— Material for the task —
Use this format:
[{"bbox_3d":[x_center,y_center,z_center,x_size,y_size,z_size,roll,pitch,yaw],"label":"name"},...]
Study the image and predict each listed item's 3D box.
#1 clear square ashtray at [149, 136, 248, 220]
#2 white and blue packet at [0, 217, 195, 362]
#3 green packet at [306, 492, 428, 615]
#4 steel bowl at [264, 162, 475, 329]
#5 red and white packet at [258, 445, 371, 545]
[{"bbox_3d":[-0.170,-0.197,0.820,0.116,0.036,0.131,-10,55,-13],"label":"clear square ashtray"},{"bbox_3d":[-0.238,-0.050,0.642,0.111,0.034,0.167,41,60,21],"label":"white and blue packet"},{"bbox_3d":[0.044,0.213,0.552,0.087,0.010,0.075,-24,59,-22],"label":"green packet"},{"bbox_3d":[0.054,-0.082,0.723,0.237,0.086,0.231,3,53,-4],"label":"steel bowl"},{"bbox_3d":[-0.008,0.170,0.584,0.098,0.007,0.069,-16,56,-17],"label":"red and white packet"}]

...

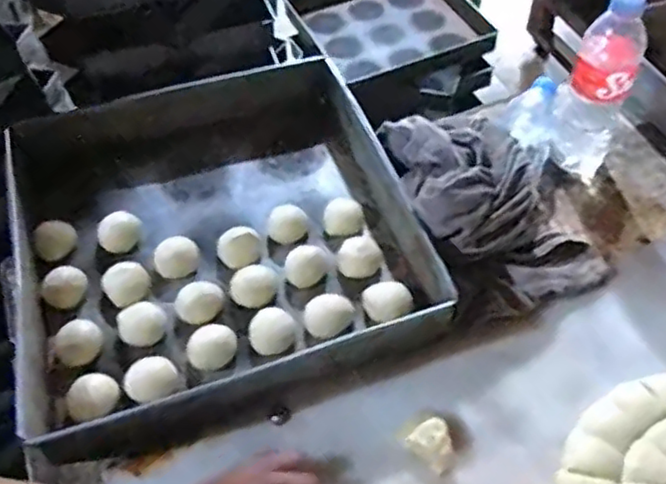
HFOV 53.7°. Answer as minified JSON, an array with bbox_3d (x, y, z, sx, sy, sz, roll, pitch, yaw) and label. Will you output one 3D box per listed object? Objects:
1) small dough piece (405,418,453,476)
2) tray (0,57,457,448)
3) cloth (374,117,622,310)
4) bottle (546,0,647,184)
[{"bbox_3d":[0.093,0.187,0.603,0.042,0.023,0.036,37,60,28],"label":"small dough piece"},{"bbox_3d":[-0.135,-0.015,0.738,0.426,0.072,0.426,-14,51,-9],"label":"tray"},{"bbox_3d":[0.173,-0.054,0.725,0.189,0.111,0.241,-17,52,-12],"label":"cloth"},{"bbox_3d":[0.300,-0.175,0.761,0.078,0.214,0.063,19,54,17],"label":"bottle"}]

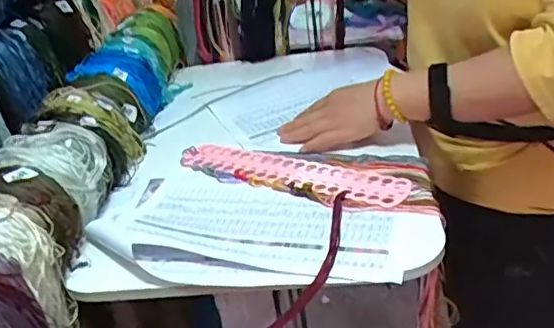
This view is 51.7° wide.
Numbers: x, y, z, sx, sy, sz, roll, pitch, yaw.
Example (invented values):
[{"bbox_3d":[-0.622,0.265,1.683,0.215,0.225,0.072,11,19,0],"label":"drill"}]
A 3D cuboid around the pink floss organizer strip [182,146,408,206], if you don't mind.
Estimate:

...

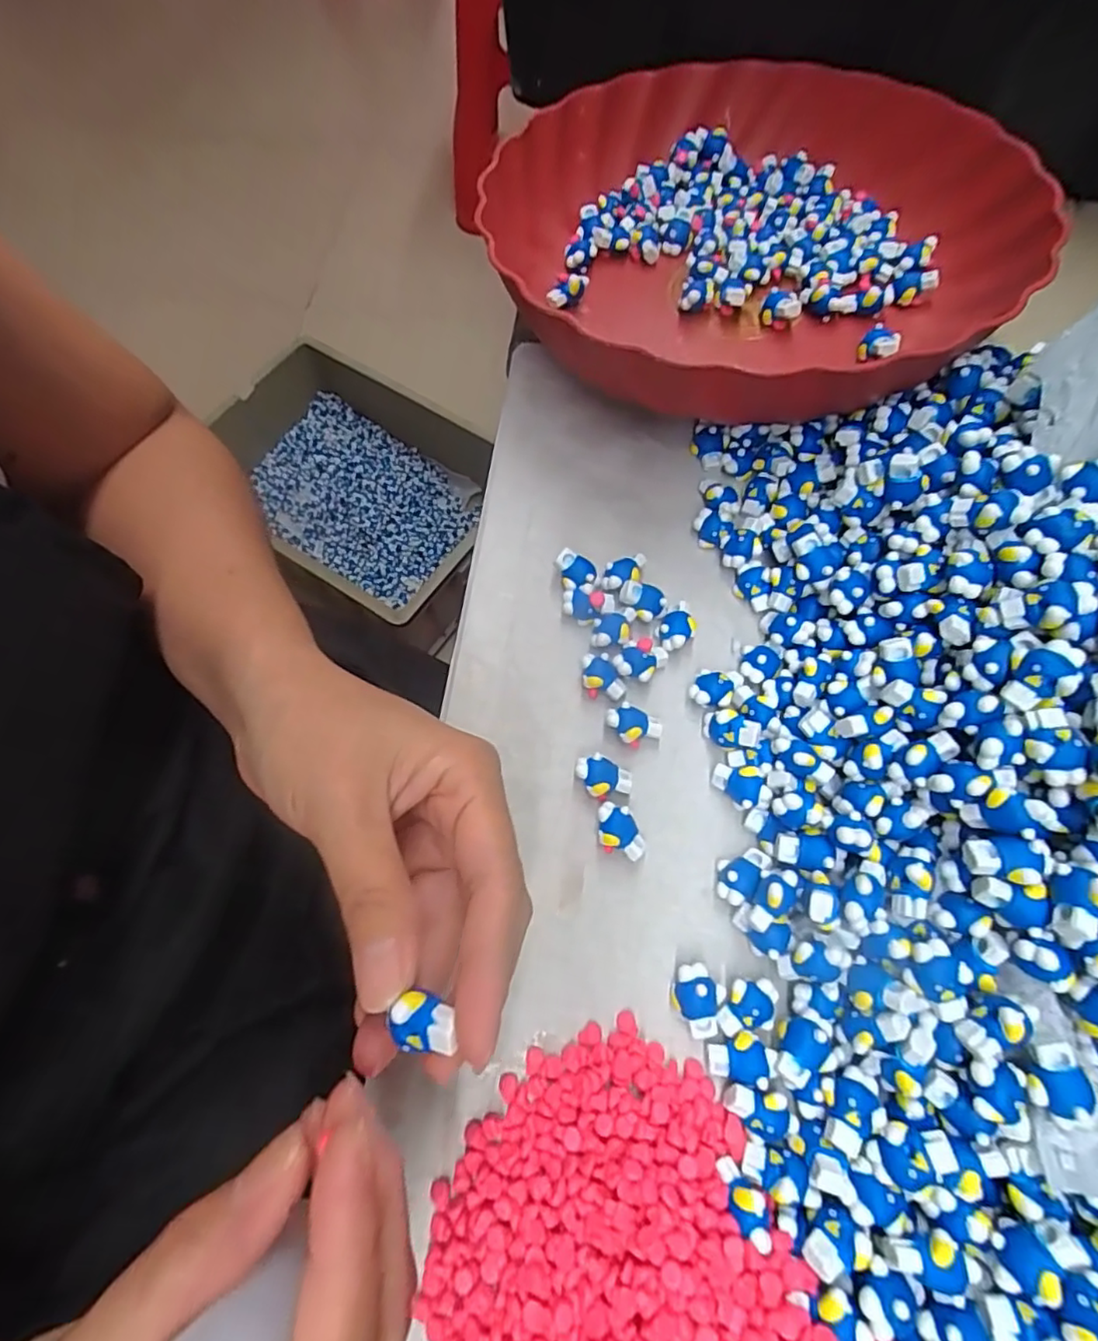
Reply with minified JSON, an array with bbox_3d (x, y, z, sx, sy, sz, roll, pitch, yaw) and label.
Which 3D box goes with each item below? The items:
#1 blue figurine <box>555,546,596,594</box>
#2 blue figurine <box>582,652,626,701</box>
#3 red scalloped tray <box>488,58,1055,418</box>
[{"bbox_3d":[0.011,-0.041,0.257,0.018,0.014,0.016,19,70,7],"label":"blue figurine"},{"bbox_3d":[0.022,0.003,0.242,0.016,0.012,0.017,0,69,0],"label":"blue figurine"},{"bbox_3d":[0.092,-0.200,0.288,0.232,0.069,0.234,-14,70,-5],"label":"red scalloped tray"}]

— Brief —
Work out how many lines in the entries above include the word "each". Respond with only the number.

— Exercise solution —
2